[Work required] The answer must consist of each line below that contains the string "baseFrequency".

[Data for review]

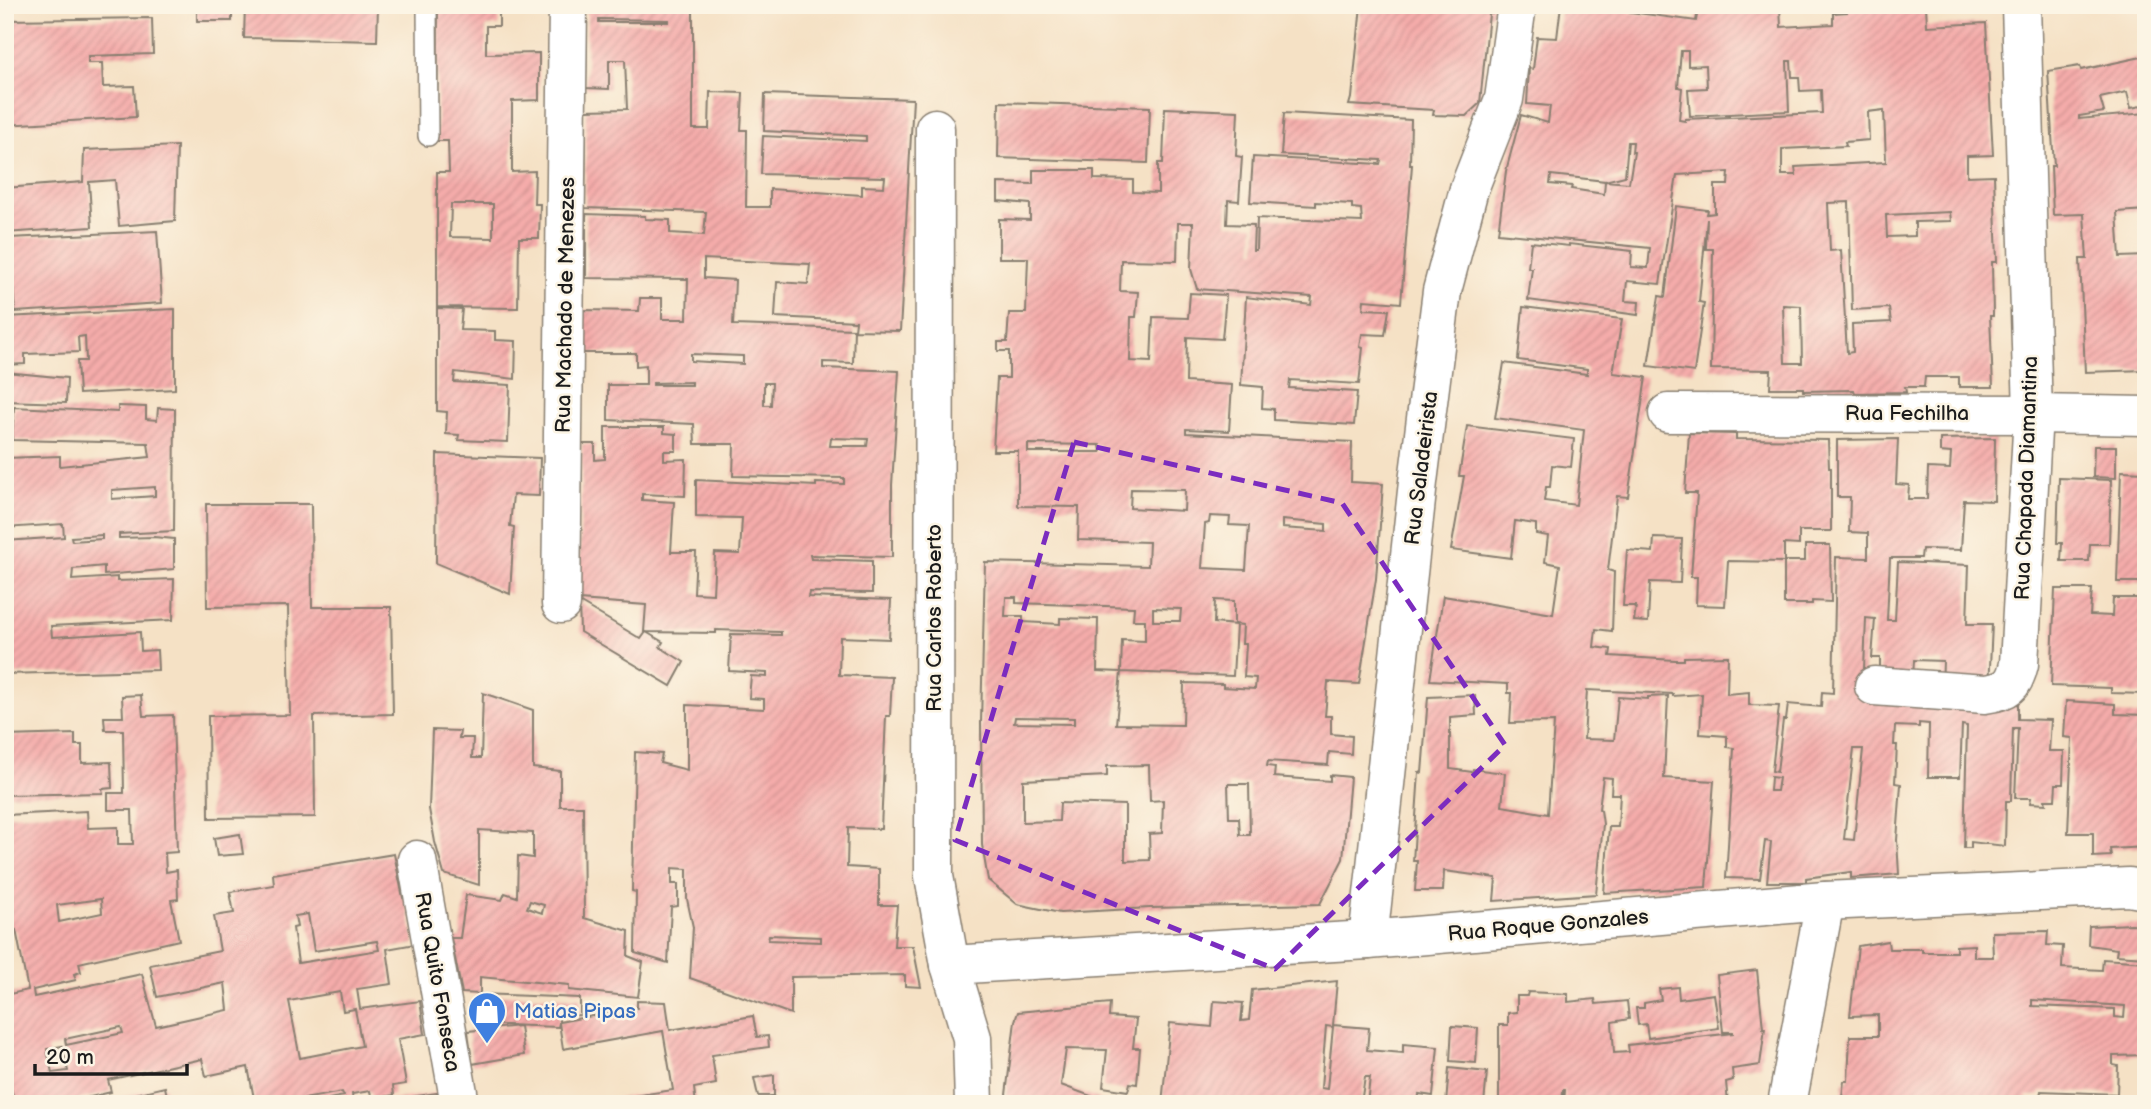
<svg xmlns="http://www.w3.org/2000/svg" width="2151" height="1109" font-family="'Balsamiq Sans',sans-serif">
<defs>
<pattern id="building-hatch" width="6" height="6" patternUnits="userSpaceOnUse" patternTransform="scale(1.75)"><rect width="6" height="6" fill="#f5acaa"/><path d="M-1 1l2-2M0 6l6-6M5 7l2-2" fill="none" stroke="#d19392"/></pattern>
</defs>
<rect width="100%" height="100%" fill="#fcf5e5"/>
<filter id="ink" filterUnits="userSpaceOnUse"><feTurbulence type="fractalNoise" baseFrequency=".0143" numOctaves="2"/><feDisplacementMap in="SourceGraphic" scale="14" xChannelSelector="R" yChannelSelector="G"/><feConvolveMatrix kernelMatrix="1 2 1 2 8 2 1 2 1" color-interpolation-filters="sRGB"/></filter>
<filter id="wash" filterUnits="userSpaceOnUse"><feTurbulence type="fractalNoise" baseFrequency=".00686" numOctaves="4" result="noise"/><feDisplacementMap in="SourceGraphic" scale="28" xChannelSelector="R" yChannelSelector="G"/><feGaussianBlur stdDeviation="1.57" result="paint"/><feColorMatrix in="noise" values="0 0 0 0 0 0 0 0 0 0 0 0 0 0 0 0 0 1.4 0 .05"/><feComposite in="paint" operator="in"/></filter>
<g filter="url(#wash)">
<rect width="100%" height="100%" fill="#f5e1c5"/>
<g id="blocks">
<g fill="url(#building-hatch)" fill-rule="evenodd">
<rect x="197" y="5" width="35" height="16"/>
<path d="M245,5H378L377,41L244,38Z"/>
<path d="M438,5H499V26H486V54L539,53V100L512,101V172L535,171L534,204H540L539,238H519L518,308L437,307V172H449L448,141H437ZM451,204H493V238L450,237Z"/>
<path d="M587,5H693V129H709L710,92L743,93L741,130H747L746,207H770V189L862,195V186L884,187L885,177L761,174L763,136L866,141V136L764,131L765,94L913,99L900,331L855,330L856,321L775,317L777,282L808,284L810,264L704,259V278L735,280L733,325L854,329L853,363L823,362V368L899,371L892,485V557L810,555L811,559L872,561V593L809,592L808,597L891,600L889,639L840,637L839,675L892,677L890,716H886L881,829L848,828L847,867L879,869V905H897L894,946H913L921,987L905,986V975L791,977V1014L690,978L693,927L687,899V869L672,868V884H678V906L671,907L668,963L635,953L636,892L632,891L635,752L662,754L660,763L687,770V705L764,709V699L749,698L751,676L767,677V673L729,671L731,634L781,635V632L716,630V633L644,632L646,605L579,600L582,444H595V460L605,459V427H664V433L676,434V451H664V460L686,459L685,496L642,494V500L674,502L671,552H696L694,593L713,594L715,553L740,554L742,518L696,517V480L816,486V483L844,484V478L733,476L734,444H695L694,424L608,420V385H646V365L636,366V353H583V310L639,311L640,298H662V319H687L688,279L586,278V214L645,216V219L670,220V233L704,235L706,212L585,208L586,110L627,109L625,60H609V89L586,88ZM599,19L669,20V22H599ZM691,354L743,356V364L691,361ZM692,382V385H653V383ZM764,383H772L771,405H764ZM831,438L868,439L867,446H830ZM769,935L821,937V942L768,940Z"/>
<path d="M1361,5H1493L1492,14H1489L1480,103L1466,116L1433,115L1434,110L1349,105L1351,98H1352Z"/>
<path d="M1561,5H1657L1656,12L1631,8L1630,12L1696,21L1698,10L1780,6L1781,27L1833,24V13L1847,12L1846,5H1926L1927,26L1986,23L1993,155L1967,156V176L1994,175L1997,262H1992L1993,316H1990L1993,387H1959V377H1925L1924,387H1905L1906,392L1855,393L1854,390L1803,391V388H1770L1771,370L1711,369L1713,249H1706L1707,219L1699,302L1704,303L1694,372L1648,366L1659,296L1665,297L1676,206L1708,210L1707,214L1715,213V185H1728L1729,172L1677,175L1660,284L1627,281L1625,301L1639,302L1638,315L1528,300L1532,268H1528L1531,242L1569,246V244L1632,251L1631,267L1648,268L1650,248L1498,233L1506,171L1521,115L1548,123L1550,106L1527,104L1529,68L1533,69L1537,37L1557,38ZM1681,51H1688V66L1706,65L1707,88L1688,89L1690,116L1789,111L1787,61H1791L1792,77H1799L1800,91L1821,90L1822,113L1685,119V121L1679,120L1682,88L1678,87ZM1884,110L1886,162L1795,167L1796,175H1782V149L1846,146L1845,142L1869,140L1868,112ZM1628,142H1633L1632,152H1634L1629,183L1605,181L1625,176ZM1551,175L1605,181L1604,194L1571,189L1572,186L1550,184ZM1849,202L1852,310L1889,308L1891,322L1852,324L1853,352L1847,353L1841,250L1830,251L1828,203ZM1950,212L1951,221L1915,222V236L1887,237L1886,215ZM1783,305L1801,306L1802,363H1785Z"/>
<path d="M152,18L153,54L88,56V63H102L103,87L134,86L136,117L5,125V20Z"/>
<path d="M2146,56V105L2131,108L2127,92L2100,98L2104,112L2079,116V119L2146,113V210L2117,212L2120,257L2146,256V370L2085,372L2080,259H2087L2084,214L2053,215L2051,166H2054L2048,71L2080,66L2081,70Z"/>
<path d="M999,102L1150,107L1148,163L998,158Z"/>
<path d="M1165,108L1238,111L1236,156L1242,157L1239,201L1228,200L1227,224L1254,225L1253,250H1256L1257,218L1362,222L1361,209L1352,208V204L1316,202V206L1250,202L1253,157L1380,164L1381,160L1281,155L1284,113L1411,120L1410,165H1412L1401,303L1364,300L1363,309L1389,310L1385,335L1362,334L1360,347L1363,348L1359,384L1290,380L1289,388L1357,392L1354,425L1274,420V409L1262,408L1263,387L1241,385L1246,297L1311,305L1312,297L1197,289L1191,269L1193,223H1178L1177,261L1121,260L1120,291L1138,292L1136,317H1131L1130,361L1151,362L1153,317L1188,318L1190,293L1226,295L1222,339L1187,337L1186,382L1232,385L1229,431L1186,429V433L1352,442L1351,482L1383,484L1376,579L1359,684L1328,682L1325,716H1331V734L1352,736L1351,754L1329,752L1328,765L1268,761L1267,766L1275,767L1274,777L1330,781V775L1350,777L1343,859L1320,904L1150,908L1060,913L1017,904L988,880L982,845L981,723L985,562L1148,566L1149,542L1078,540L1079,507L1018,506V451H993L997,378H1009V351H998V342H1007L1009,313H1026L1028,258H999V219L1030,220V204L998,201V183L1033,184V170H1094V179L1133,180V192L1158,193V163H1163ZM1028,444L1100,445L1101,452H1028ZM1131,489L1185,490L1184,511L1130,508ZM1210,516L1230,517L1229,525L1249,526L1246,570L1202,568L1205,524L1209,523ZM1282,520L1326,524V531L1282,528ZM1006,597H1016V603L1134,607L1133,620H1145V641L1122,640L1121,672L1233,676L1236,625L1214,623L1215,600L1234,601V624L1243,625L1242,644H1246L1244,677L1256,678L1255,689L1223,687V684L1184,683L1183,725L1116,724L1121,672L1097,671L1098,619L1060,618V624L1023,622V616H1005ZM1153,608L1181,609L1180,621H1153ZM1015,717L1074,718V724L1014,723ZM1149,765L1150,801L1163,800L1162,833L1149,834L1150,860L1125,861V805L1060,803L1059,821L1023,822V780L1107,776V766ZM1228,784H1249L1250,835H1240L1239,818H1229Z"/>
<path d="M177,146L175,221L119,226L115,180L89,182L92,227L5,233V188L83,182L84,150Z"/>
<path d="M157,231L162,303L15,312L9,238Z"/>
<path d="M1523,307L1622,319L1613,373L1646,377L1628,497L1617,496L1608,570L1614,572L1612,631L1596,629L1594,647L1611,649L1610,656L1675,660H1684V657L1728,656L1727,694L1749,692V705L1779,706L1772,771L1777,772L1783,720H1786L1788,704L1821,707L1822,692L1833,693L1836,557L1868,558V533L1849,532L1850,497H1837V440L1898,439L1896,484L1909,485L1908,499H1927L1928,468L1950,469L1951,453L1940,452V439L1995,438L1994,501L1964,500L1961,550L1922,549L1921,558H1890L1887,620H1895L1898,562L1969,565L1967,624H1992L1989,688L1942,687L1943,661L1914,660L1913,677L1880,676V658H1872L1875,619L1866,618L1863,695L2018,700V719L2051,720L2049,751H2064L2063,784H2056L2055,800H2045L2046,804L2030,803L2031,798H2015L2018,728H2013L2011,801H2006L2005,846L1971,842V848H1964L1967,726L1962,725L1960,777H1928L1929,724L1919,723V727L1895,726L1894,745H1897L1895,783L1901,784L1897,840L1899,874L1851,878V872L1806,878V882H1767L1771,842L1765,841L1760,879L1726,878L1734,748L1727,747V736L1700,734L1702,694L1673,696V694L1587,690L1584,739L1614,740L1618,697L1648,699V697L1668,696L1664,778L1714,781L1706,887L1604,893L1609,827H1618L1620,794H1611L1612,778L1603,777L1599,809L1601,810L1603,824L1596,894L1494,901L1496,878L1444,871L1443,891H1415L1417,861H1413L1419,772L1422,773L1428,697L1475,695L1476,715L1450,717V769L1472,772L1473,769L1505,773L1502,806L1548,814L1554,722L1510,723L1512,693H1508V684L1430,680L1443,596L1553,614L1560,565L1545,562L1548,536L1536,534V524L1515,521L1511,558L1451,550L1464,476H1459L1467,426L1574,439L1571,467L1552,465L1550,487H1546L1544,501L1576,505L1584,430L1495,418L1504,363L1587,374V369L1518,360ZM1854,749H1863L1854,840L1844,839ZM1771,777L1779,778L1777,791H1770Z"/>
<path d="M437,308L462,309L460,330L495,331V340L516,341L515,379L455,372L454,382L510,385L508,442L458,440L459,435L446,434L447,412L437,411Z"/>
<path d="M175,309V389L79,394L77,361H86L85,336L78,337L79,352L25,354V364L5,365V317Z"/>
<path d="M5,372L67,378L66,403L5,401Z"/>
<path d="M118,406L146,407V419L157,420L158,408L175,409L174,531L119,534V538L154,537L174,539V569L104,575V566L73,569L72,580L117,577V581L174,579L173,620L51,626L52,637L140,632L141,651L157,650L158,670L5,674V541L64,537L63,524L5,528V458L60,456V466L150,457L148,443L12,440L14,407L118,412ZM155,487V496L112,499V490ZM102,535V539L72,541L71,537Z"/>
<path d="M1689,433L1736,434V439L1828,440L1829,468H1831V531H1799V545L1784,544V562L1728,561L1725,606L1696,605L1697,577H1691L1697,493H1685Z"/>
<path d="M2094,446H2116V478L2093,477Z"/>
<path d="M437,454L540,458L539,496L513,495L510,526L514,527L510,594L436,563Z"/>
<path d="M2121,471L2146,472V582H2117Z"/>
<path d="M2059,478L2111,480L2109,544H2090L2089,561H2061L2062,543H2057Z"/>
<path d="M206,504H311L312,607H391L393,714L314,716L315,817L209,818L208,716L290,715L288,606L207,607Z"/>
<path d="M1654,538L1682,539L1680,583L1650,582L1648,622L1634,621L1636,606H1623L1627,550L1653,552Z"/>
<path d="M1805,545H1830L1831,602L1812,601V604H1784V561H1805Z"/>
<path d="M2055,589H2092L2090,615L2112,616L2113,598H2146V694L2111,693V688L2051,686Z"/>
<path d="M579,602L641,639L646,632L663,642L660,647L684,662L671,686L580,632Z"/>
<path d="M483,693L533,710V768L560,771V806H583L584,918L629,931L628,956L643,962L638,997L569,990V985L480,977V994L462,993L451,938H460L466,895L502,900L505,893L517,897L518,856L533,858V833L479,830V885L444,874L435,842L429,809L432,730L460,731L459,738H473L472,758H481ZM530,901L544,905L542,913L527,908Z"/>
<path d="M141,695L143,716L173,715L177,852L165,853L166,872L177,870L178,899L171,900L179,940L79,963L81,972L74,974L76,980L33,990L34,997L142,974L156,1026L228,1010L225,983L157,997L150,965L220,951L214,916L234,913L230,892L274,885L273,874L394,854L403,898L406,897L415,944L387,949L392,984L357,989L360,1009L420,1001L425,1034L398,1039L406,1084L393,1086L394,1095L372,1099L370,1091L352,1094L353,1104H330L329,1099L344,1096L342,1092L298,1100L299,1104H255L248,1067L206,1076L202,1059L108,1080L111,1092L74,1101V1104H15L5,1064V995L28,990L16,930L5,932V815L87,811L88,828L118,827V844H133L132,810H108V793H124L123,730H105L104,717H123L122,696ZM101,899L102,913L59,922L57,905ZM308,914L314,951L377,941L379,950L298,963L293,928L297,927L295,916ZM340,992L343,1011L355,1009L362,1046L300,1058L289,1001ZM121,1027L123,1033L66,1045L65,1039ZM62,1046L68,1071L52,1073L47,1049Z"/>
<path d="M2066,701L2115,704V714L2146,715V847L2110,849L2111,856L2093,857V833H2068L2072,738L2064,737Z"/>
<path d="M75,734V745H82V763L111,762L112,788L102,789L103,793L5,795V736Z"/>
<path d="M240,834L243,854L217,856L214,838Z"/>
<path d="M2132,924L2146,926V957L2116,955L2117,949L2088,945L2089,926Z"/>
<path d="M2048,931L2047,945L2063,946L2062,968L2102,970L2103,959L2146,962V1055L2113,1056V1065L2118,1066L2117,1094L2041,1091L2040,1096H2027L2026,1104H1841L1844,1081H1848L1850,1036H1878V1015L1850,1016L1858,946L1888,941L1889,949H1922V952H1956V946L1974,945V957H1993L1992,932ZM2032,1000L2125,1006L2124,1018L2115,1017V1009L2032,1006Z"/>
<path d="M1757,970L1763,1028H1765L1760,1065L1732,1069L1733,1080L1726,1082L1728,1104H1564L1565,1090H1563L1562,1104H1499V1025H1508V1013L1517,1012V996H1527L1528,992L1568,994V1002L1595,999L1596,1004L1627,1001L1629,1019L1612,1022L1614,1053L1629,1052L1628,1045L1733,1033V1032H1723L1717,975Z"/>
<path d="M1337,981L1333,1025L1369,1028L1367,1050L1403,1053V1044L1438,1047L1433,1096L1419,1094L1418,1104H1367L1370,1077H1365L1361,1103L1358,1104H1162L1170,1023L1212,1027L1214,1001L1243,1003L1241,1021L1249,1020L1252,990ZM1326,1026L1333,1027L1327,1089L1321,1088Z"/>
<path d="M1678,987L1679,999L1714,994L1719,1028L1648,1038L1646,1024L1638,1025L1636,1008H1644V1003L1661,1000L1659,989Z"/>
<path d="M480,994L580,998V1015L559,1016V1022L637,1008V1001L666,1002L670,1030L753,1016L757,1037L768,1036L769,1047L712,1055L716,1084L694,1088L696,1104H594V1102L673,1090L663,1031L563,1049L559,1023L558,1027L478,1024Z"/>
<path d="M1110,1003L1109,1017L1136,1019L1133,1048H1140L1137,1084L1130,1083L1128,1091L1103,1087L1107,1050L1066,1049L1061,1085L1099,1099L1102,1104L1005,1103L1015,1021L1018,1012Z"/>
<path d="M520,1026L524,1055L472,1064L468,1031Z"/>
<path d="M1452,1026L1478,1028L1476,1063L1450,1061Z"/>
<path d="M1449,1068L1487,1072L1484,1104H1446Z"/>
<path d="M774,1075V1096H758L754,1078Z"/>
<path d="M165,1087L169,1104H96V1103Z"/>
<path d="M437,1093L439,1104H381L380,1102Z"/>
</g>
</g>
</g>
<g filter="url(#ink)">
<use href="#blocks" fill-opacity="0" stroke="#887e70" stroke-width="2"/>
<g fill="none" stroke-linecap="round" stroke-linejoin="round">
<defs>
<path id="lane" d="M427,5L428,136"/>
<g id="street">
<path d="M935,128L934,876L950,965L972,1038L974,1104"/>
<path d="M1668,413L2033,414L2146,416"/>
<path d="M561,604L568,5"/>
<path d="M1874,686L1985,694C2007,691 2014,686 2019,664L2033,414L2021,5"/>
<path d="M417,860L460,1104"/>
<path d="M1368,940L1418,482L1442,291L1469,189L1504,99L1517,5"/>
<path d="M950,965L1368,940L1825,901L2129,887L2146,890"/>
<path d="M1787,1104L1825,901"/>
</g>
</defs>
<use href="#lane" stroke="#887e70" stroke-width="22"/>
<use href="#street" stroke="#887e70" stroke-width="41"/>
<use href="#lane" stroke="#fff" stroke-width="19"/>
<use href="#street" stroke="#fff" stroke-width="38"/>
</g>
</g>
<path fill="none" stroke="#7b2cbf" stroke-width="5" stroke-dasharray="14 9" stroke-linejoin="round" d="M1074,442L1342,503L1505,745L1275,969L955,840Z"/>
<defs>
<symbol id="shop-pin" viewBox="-11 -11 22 30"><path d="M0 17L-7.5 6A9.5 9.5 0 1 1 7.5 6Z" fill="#3f7fe0" stroke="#fcf5e5"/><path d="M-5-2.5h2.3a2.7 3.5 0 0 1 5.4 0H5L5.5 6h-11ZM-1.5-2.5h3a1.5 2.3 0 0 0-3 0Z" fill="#fff"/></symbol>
</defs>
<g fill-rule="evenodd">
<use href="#shop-pin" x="465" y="989" width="44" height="60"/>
</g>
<g text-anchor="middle" stroke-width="5" stroke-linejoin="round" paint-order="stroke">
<g font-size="21" fill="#1c1c1c" stroke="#fcf5e5">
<text transform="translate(565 305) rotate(-89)" y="7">Rua Machado de Menezes</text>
<text x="1907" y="420">Rua Fechilha</text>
<text transform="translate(1421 468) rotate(-83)" y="7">Rua Saladeirista</text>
<text transform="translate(2026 478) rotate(-88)" y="7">Rua Chapada Diamantina</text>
<text transform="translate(934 618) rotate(-90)" y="7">Rua Carlos Roberto</text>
<text transform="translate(1548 925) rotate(-5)" y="7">Rua Roque Gonzales</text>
<text transform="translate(438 982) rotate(80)" y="7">Rua Quito Fonseca</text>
</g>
<g font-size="21" fill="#366cbe" stroke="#fcf5e5" text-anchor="start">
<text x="514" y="1018">Matias Pipas</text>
</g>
</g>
<rect width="2151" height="1109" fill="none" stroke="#fcf5e5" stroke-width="28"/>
<path d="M35 1064v10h152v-10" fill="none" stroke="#1c1c1c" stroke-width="3.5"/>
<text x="46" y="1064" font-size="21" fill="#1c1c1c" stroke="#fcf5e5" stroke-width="5" paint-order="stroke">20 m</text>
</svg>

[/Data for review]

[Response]
<filter id="ink" filterUnits="userSpaceOnUse"><feTurbulence type="fractalNoise" baseFrequency=".0143" numOctaves="2"/><feDisplacementMap in="SourceGraphic" scale="14" xChannelSelector="R" yChannelSelector="G"/><feConvolveMatrix kernelMatrix="1 2 1 2 8 2 1 2 1" color-interpolation-filters="sRGB"/></filter>
<filter id="wash" filterUnits="userSpaceOnUse"><feTurbulence type="fractalNoise" baseFrequency=".00686" numOctaves="4" result="noise"/><feDisplacementMap in="SourceGraphic" scale="28" xChannelSelector="R" yChannelSelector="G"/><feGaussianBlur stdDeviation="1.57" result="paint"/><feColorMatrix in="noise" values="0 0 0 0 0 0 0 0 0 0 0 0 0 0 0 0 0 1.4 0 .05"/><feComposite in="paint" operator="in"/></filter>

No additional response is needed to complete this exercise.